*** Extrait du document
Situation sécuritaire au Burkina Faso : Des manifestants battent le pavé à Kaya

Des manifestants ont arpenté les rues de Kaya, dans le Centre-Nord du Burkina Faso, pour protester contre la gestion de la situation sécuritaire et demander des actions plus vigoureuses.

A Kaya ce 17 novembre 2021, les établissements scolaires ont fermé et les élèves ont rejoint les manifestants pour réclamer de meilleures conditions sécuritaires, selon l’Agence d’information du Burkina Faso.

Ils se sont d’abord dirigés vers le palais royal où ils n’ont pas trouvé le chef de canton, avant de se retourner vers le gouvernorat où ils n’ont également pas été reçus.

Néanmoins, les manifestants ont tenu à faire savoir leur mécontentement de la gestion de la situation sécuritaire au Burkina Faso.  L’attaque d’Inata qui a fait 32 morts a marqué les esprits. «Pourquoi laisser des soldats affamés pendant que nous avons des avions pour les ravitailler en vivres et médicaments alors qu’ils sont capables de transporter des corps sans vie. Le président doit savoir qu’il est arrivé au pouvoir à travers une insurrection et que le peuple burkinabè ne dort pas. Il doit savoir que toute vie ôtée est de sa responsabilité», a déclaré  Issaka Sawadogo, président du Conseil communal de la jeunesse de Kaya, selon ses propos rapportés par l’AIB.
******
*** Enregistrements affichés
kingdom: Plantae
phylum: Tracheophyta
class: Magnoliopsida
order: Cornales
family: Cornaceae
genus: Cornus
******
### Consigne 1:
Dans l'article sur la manifestation de Kaya, renommez « gouvernorat » en « haut-commissariat » et recopiez tout ce qui va de « Ils se sont » jusqu'à « rapportés par l’AIB. ».
### Consigne 2:
Répondez aux questions suivantes d'après l'article sur la manifestation de Kaya.
(a) À quelle date les établissements scolaires de Kaya ont-ils fermé ?
(b) Combien de morts l'attaque d'Inata a-t-elle faits ?
(c) Quelle fonction occupe Issaka Sawadogo ?
### Consigne 3:
Relevez tous les noms de lieux géographiques qui figurent dans l'article sur la manifestation de Kaya.

### Corrigé 1:
Ils se sont d’abord dirigés vers le palais royal où ils n’ont pas trouvé le chef de canton, avant de se retourner vers le haut-commissariat où ils n’ont également pas été reçus.

Néanmoins, les manifestants ont tenu à faire savoir leur mécontentement de la gestion de la situation sécuritaire au Burkina Faso.  L’attaque d’Inata qui a fait 32 morts a marqué les esprits. «Pourquoi laisser des soldats affamés pendant que nous avons des avions pour les ravitailler en vivres et médicaments alors qu’ils sont capables de transporter des corps sans vie. Le président doit savoir qu’il est arrivé au pouvoir à travers une insurrection et que le peuple burkinabè ne dort pas. Il doit savoir que toute vie ôtée est de sa responsabilité», a déclaré  Issaka Sawadogo, président du Conseil communal de la jeunesse de Kaya, selon ses propos rapportés par l’AIB.

### Corrigé 2:
(a) Le 17 novembre 2021.
(b) 32 morts.
(c) Il est président du Conseil communal de la jeunesse de Kaya.

### Corrigé 3:
Burkina Faso, Kaya, Centre-Nord, Inata